START Data for analysis

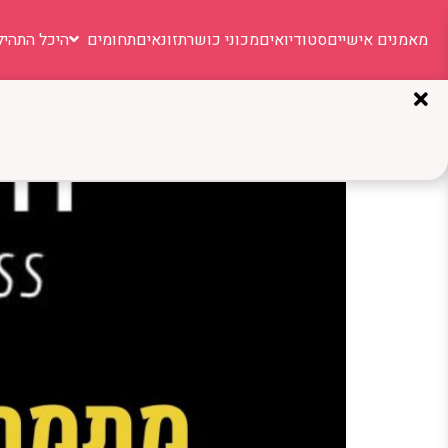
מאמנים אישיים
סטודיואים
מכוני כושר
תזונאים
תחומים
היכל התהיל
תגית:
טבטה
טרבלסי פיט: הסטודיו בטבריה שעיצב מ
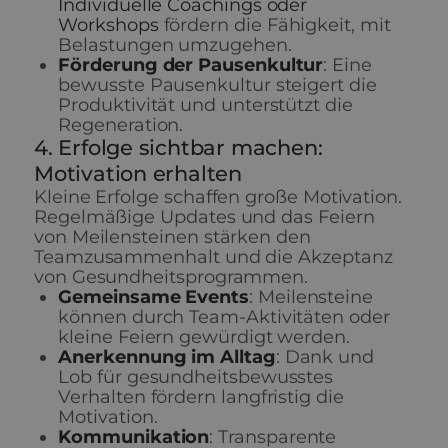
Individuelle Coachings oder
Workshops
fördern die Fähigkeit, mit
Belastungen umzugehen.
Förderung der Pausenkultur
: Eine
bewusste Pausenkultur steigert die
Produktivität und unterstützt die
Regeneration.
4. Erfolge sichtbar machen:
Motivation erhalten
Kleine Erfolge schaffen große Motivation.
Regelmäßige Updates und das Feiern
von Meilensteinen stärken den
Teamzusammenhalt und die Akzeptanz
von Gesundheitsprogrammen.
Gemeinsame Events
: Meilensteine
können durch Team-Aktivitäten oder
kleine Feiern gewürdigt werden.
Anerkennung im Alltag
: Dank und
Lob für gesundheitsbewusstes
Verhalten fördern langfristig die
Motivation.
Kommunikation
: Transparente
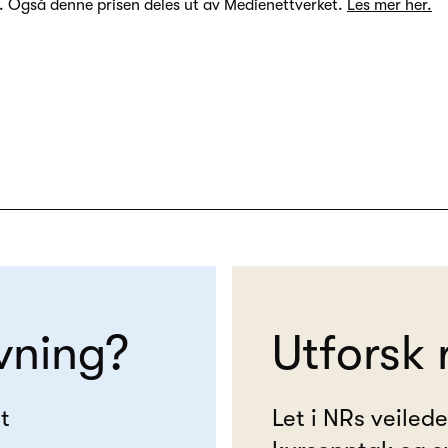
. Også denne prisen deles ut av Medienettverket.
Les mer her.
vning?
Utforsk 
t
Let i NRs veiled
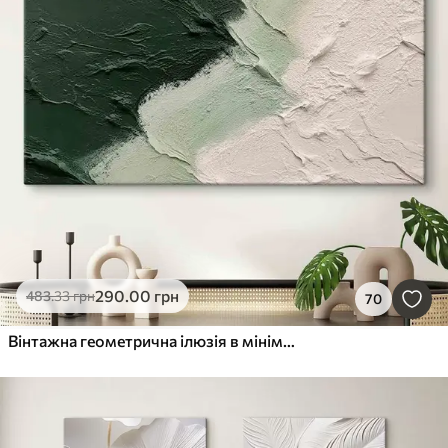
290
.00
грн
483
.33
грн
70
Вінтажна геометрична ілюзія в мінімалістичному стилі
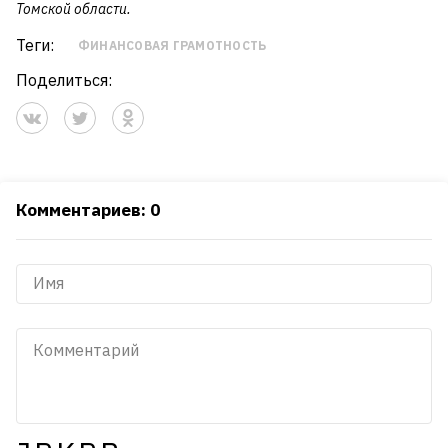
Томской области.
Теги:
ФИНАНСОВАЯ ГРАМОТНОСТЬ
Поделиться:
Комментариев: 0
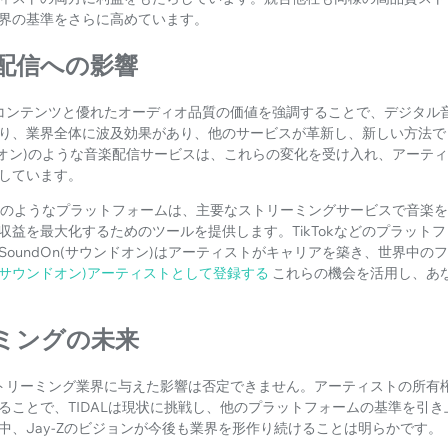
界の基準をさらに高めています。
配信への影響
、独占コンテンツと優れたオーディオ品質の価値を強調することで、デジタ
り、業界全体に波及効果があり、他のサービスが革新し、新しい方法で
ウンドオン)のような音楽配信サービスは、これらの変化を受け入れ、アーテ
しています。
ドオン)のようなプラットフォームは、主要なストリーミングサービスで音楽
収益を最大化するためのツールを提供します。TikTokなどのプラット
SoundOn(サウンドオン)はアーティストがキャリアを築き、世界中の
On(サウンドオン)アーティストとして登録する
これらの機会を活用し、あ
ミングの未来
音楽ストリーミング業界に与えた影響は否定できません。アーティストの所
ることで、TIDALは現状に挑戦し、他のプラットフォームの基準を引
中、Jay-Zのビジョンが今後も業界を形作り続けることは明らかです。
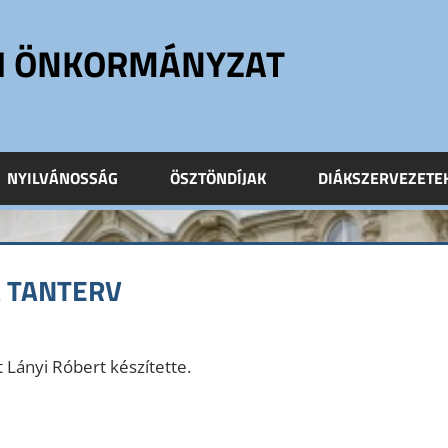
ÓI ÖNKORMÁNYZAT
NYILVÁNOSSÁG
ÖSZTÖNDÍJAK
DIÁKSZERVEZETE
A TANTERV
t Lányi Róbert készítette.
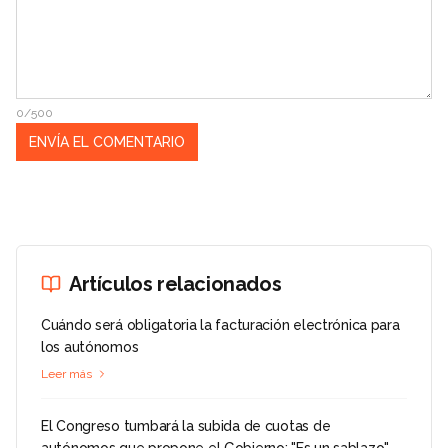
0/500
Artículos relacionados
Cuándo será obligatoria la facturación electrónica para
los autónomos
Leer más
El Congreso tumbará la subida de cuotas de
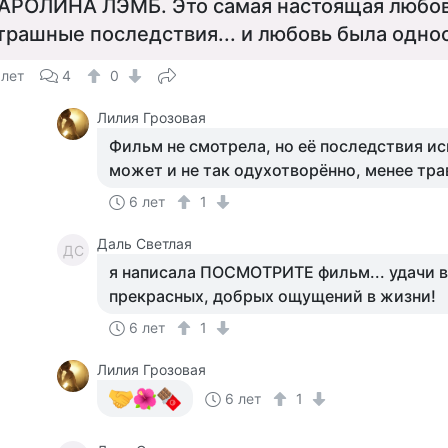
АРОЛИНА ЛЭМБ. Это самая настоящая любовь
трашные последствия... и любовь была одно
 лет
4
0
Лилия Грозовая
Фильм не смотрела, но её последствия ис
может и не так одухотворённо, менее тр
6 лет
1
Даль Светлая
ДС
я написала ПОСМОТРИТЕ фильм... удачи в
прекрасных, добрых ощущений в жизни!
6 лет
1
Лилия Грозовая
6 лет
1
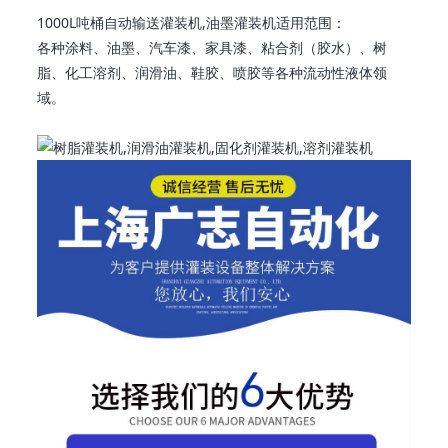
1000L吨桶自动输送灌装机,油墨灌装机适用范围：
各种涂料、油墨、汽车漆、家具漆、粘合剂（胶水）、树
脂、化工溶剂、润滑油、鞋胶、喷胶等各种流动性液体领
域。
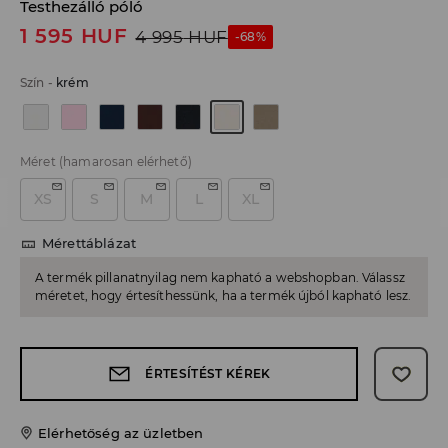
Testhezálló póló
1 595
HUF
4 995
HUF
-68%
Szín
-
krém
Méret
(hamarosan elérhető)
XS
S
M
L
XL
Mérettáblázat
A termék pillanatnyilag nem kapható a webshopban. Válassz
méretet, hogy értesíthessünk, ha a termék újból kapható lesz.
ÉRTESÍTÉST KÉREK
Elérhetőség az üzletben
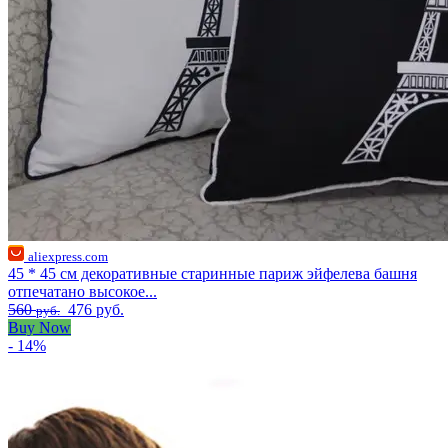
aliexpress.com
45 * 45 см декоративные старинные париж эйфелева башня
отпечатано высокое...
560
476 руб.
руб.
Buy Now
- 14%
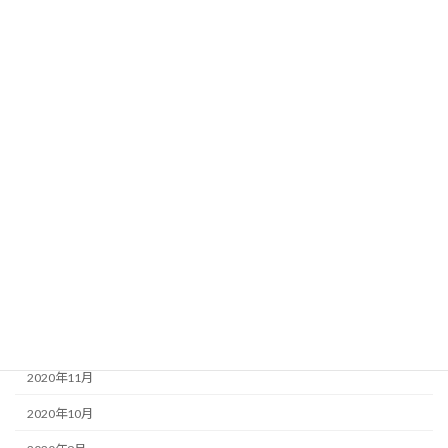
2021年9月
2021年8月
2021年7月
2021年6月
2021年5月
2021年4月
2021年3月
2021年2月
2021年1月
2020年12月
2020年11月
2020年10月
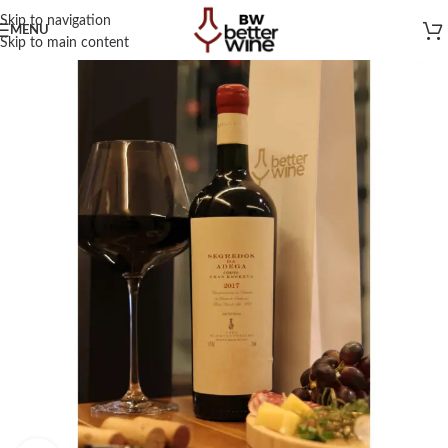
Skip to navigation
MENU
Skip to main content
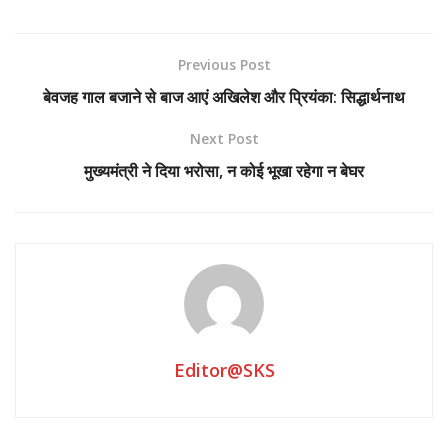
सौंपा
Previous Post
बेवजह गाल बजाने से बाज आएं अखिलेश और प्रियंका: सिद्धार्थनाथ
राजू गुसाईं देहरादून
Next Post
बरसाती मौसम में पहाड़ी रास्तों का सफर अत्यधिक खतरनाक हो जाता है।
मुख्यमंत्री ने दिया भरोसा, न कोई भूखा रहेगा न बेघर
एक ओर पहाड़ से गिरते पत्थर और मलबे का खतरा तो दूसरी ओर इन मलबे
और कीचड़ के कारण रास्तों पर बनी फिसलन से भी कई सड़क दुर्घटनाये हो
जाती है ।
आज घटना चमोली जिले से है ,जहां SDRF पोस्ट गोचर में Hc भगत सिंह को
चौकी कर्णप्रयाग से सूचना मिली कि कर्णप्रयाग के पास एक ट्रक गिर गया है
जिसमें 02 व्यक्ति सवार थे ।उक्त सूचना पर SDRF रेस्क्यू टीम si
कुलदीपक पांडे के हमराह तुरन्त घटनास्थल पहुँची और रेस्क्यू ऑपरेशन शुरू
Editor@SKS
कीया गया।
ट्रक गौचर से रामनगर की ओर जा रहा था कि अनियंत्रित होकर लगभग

END Data for analysis

* _What to do_
Filter the entries down to the lines containing "Motivation". Copy each of those lines.

* _Output of the exercise_
Motivation erhalten
Kleine Erfolge schaffen große Motivation.
Motivation.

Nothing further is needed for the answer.